5. Driven by decisiveness 
We are empowered through understanding our performance and what shapes it. This allows everyone in our organization to make decisions swiftly, with understanding and certainty.

6. Inaccuracy is inexcusable 
Close is not close enough. Every decision we take is based on fact, and our execution must be accomplished with the same precision

7. Big impact beats small 
We believe in following the big opportunities that significantly impact the bottom line, rather than wasting time and resources on those that do not.

8. Knowledge knows no bounds 
We are only as good as the collective we represent. We fundamentally believe in continually imparting knowledge and learning from each other to move the industry forward.

Tools 
Various tools have been developed to enable the methodology in laboratories, including performance overviews, standardized process mapping using BPMN (business process model and notation), as well as simulation and scenario modeling.

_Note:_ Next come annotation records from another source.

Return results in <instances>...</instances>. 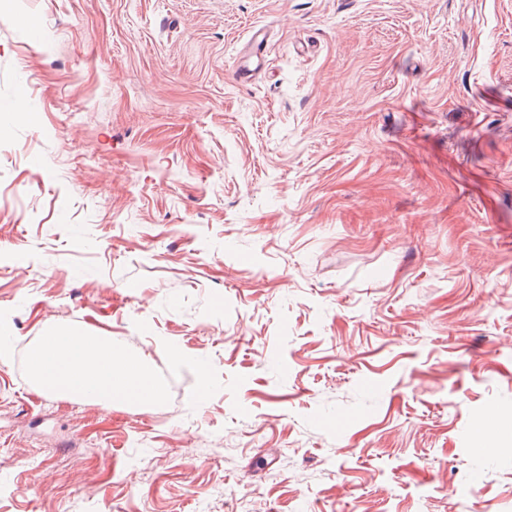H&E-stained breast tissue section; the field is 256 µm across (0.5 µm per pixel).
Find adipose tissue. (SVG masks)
<instances>
[{
	"mask_svg": "<svg viewBox=\"0 0 512 512\" xmlns=\"http://www.w3.org/2000/svg\"><path fill=\"white\" fill-rule=\"evenodd\" d=\"M36 385L102 404L156 403L161 389L148 364L104 337L59 330L37 347L31 363Z\"/></svg>",
	"mask_w": 512,
	"mask_h": 512,
	"instance_id": "1",
	"label": "adipose tissue"
}]
</instances>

Professional certification 
PinpointBPS professional certification can be granted to both laboratories that practice the methodology, as well as people who have successfully completed further study of the methodology. Two levels of PinpointBPS professional certifications exist. These certifications have been accredited by PACE, CPD, and the Royal College of Pathologists.

Champion 
A PinpointBPS Champion is a professional who is able to interpret laboratory performance improvement metrics, map out all processes within a laboratory and make improvement recommendations.

Master 
A PinpointBPS Master builds on the PinpointBPS Champion certification and is a professional who is able to simulate changes to a laboratory and interpret performance outputs, to make performance improvement recommendations and manage initiatives from start to end.